What is the McClellan Oscillator?The McClellan Oscillator indicator is used in technical analysis by stock market analysts, technical analysts and chartists. It is a "market breadth indicator" overlaid onto stock market charts which indicates the rate of money entering or leaving the market thus indicating when there is an overbought or oversold condition. It was devised back in 1969 by Sherman and Marian McClellan, and is calculated using the exponential moving average (EMA) of the "daily ordinal difference of advancing issues" (stocks which have risen in value) from "declining issues" (stocks which have fallen) over periods of 19 and 39 trading days. The formula used to plot the Oscillator is:
Oscillator = (19-day EMA of Advances minus Declines) - (39-day EMA of Advances minus Declines)
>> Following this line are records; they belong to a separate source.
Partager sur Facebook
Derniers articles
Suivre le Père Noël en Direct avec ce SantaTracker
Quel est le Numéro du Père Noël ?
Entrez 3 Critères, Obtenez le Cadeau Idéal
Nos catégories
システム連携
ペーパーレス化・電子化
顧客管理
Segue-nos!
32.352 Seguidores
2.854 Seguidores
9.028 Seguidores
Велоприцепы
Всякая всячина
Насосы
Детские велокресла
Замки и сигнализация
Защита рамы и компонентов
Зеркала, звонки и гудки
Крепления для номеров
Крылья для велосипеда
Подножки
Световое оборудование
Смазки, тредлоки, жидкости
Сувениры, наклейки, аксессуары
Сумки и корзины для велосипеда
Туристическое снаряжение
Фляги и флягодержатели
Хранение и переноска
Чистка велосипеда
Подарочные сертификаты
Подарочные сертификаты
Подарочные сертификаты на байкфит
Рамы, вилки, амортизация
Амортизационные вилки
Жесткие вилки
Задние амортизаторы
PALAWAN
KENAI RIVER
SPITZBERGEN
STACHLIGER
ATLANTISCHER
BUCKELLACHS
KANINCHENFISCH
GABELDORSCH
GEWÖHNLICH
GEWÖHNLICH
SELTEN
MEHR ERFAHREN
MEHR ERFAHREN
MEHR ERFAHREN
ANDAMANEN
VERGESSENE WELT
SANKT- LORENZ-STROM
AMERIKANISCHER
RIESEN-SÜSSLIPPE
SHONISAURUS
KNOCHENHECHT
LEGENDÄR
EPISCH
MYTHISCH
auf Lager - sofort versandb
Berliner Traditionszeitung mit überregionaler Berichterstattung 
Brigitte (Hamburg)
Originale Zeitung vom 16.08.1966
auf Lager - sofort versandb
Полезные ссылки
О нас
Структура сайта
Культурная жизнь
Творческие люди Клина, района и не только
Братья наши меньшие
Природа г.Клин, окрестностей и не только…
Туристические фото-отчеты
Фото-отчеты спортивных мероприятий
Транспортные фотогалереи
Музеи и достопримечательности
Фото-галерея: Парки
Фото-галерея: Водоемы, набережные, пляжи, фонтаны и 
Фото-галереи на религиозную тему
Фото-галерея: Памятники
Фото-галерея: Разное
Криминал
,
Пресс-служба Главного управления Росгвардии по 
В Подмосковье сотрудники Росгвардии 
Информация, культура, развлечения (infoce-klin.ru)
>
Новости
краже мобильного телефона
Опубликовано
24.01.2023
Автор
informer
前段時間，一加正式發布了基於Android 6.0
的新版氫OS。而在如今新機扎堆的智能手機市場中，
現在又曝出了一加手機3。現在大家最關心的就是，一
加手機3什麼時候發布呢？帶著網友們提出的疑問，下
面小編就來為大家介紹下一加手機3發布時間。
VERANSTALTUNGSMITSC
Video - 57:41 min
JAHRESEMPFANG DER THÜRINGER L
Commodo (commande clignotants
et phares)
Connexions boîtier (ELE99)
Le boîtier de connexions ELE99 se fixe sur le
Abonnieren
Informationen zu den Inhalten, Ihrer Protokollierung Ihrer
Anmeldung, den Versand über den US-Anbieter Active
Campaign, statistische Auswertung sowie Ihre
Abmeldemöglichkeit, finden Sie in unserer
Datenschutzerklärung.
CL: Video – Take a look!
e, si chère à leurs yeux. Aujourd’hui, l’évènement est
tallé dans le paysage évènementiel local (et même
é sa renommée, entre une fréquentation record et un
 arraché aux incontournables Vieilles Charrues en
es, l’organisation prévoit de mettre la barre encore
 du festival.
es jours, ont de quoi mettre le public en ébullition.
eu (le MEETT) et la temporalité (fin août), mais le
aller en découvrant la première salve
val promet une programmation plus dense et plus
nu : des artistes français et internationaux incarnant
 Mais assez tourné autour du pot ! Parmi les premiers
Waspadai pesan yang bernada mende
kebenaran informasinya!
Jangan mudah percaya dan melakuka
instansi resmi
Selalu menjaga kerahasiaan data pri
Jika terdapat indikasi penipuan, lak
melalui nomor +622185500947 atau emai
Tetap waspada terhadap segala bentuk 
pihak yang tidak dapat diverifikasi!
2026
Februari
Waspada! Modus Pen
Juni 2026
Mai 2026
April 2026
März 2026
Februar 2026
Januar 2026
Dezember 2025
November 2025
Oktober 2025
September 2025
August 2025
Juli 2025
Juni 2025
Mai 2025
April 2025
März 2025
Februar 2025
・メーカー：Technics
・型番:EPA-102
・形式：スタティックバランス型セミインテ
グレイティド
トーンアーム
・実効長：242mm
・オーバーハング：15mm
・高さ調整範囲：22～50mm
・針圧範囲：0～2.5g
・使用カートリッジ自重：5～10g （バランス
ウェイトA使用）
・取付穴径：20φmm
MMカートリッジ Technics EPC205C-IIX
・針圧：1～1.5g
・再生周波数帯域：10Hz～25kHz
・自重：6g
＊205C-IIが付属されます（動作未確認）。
Each day, there are stocks that close higher (advances) and stocks that close lower (declines). The gap between these advance/decline numbers is referred to as the daily breadth. The cumulative total is referred to as the Daily Advance-Decline Line.
This number is important because it correlates closely with stock market movements and gives another way of quantifying market movements.
When a bull market comes to an end for example, there is the possibility that a small number of stocks will make significant gains which will propel the index higher, but in fact there are a lot more decliners than advancers. This indicates that the market is starting to turn.
The converse is true at the end of a bear market. A few stocks may take the index down although a lot of stocks are in fact rising. This can indicate that the trend is changing.
If the McClellan Oscillator is in the area of -70 to -100 indicating an oversold situation and then turns up a buy signal is generated. Sell signals are generated when the oscillator rises to +70 to +100, indicating an overbought situation, and then turns down.
If the oscillator goes beyond these zones (i.e. above +100 or below -100), this indicates that the market is extremely overbought or oversold. These extreme readings are, however, contrary to expectations, usually a sign that the trend in place will continue.
For example - the oscillator falls to -90 and turns up, thus generating a buy signal. If however, the oscillator falls below -100, the market will probably continue to fall over the next 2 to 3 weeks. Buying should be delayed until the oscillator forms a series of rising bottoms or the market regains strength.